## Problem details
Please copy out word for word the part of the rows that opens with the line containing "Can you tell" and closes with the final row, including both.

┌────────

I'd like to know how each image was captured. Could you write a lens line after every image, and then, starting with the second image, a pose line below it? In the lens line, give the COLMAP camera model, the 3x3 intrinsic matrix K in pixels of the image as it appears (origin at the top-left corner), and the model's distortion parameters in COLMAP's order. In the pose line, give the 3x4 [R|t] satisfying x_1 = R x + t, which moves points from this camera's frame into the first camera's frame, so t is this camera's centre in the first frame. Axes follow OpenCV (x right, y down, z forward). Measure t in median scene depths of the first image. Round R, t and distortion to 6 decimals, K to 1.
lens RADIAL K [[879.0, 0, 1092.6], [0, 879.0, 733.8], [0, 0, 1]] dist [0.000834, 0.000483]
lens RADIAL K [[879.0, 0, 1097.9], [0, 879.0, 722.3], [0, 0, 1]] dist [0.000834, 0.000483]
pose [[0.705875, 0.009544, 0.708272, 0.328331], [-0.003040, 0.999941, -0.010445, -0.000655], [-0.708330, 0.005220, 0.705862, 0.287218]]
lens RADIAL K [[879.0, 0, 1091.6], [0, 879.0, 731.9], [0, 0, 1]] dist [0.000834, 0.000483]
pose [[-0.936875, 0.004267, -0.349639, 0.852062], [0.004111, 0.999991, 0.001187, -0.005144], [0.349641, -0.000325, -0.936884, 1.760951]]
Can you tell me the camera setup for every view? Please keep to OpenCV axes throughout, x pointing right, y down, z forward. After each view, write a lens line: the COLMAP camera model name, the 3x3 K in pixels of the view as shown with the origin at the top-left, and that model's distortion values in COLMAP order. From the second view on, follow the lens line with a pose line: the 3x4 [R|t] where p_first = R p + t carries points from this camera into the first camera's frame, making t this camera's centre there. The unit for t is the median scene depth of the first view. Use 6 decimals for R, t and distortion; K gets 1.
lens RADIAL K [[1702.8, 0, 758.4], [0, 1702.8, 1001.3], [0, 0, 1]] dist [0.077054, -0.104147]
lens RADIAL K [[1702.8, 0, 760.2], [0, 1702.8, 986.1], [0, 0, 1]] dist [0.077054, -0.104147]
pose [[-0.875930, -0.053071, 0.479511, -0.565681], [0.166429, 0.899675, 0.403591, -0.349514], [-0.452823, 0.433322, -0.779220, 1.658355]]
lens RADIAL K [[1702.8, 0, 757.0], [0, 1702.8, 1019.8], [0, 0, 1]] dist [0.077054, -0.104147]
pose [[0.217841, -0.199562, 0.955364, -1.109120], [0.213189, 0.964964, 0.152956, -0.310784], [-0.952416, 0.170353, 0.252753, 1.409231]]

└────────

## Exercise answer
Can you tell me the camera setup for every view? Please keep to OpenCV axes throughout, x pointing right, y down, z forward. After each view, write a lens line: the COLMAP camera model name, the 3x3 K in pixels of the view as shown with the origin at the top-left, and that model's distortion values in COLMAP order. From the second view on, follow the lens line with a pose line: the 3x4 [R|t] where p_first = R p + t carries points from this camera into the first camera's frame, making t this camera's centre there. The unit for t is the median scene depth of the first view. Use 6 decimals for R, t and distortion; K gets 1.
lens RADIAL K [[1702.8, 0, 758.4], [0, 1702.8, 1001.3], [0, 0, 1]] dist [0.077054, -0.104147]
lens RADIAL K [[1702.8, 0, 760.2], [0, 1702.8, 986.1], [0, 0, 1]] dist [0.077054, -0.104147]
pose [[-0.875930, -0.053071, 0.479511, -0.565681], [0.166429, 0.899675, 0.403591, -0.349514], [-0.452823, 0.433322, -0.779220, 1.658355]]
lens RADIAL K [[1702.8, 0, 757.0], [0, 1702.8, 1019.8], [0, 0, 1]] dist [0.077054, -0.104147]
pose [[0.217841, -0.199562, 0.955364, -1.109120], [0.213189, 0.964964, 0.152956, -0.310784], [-0.952416, 0.170353, 0.252753, 1.409231]]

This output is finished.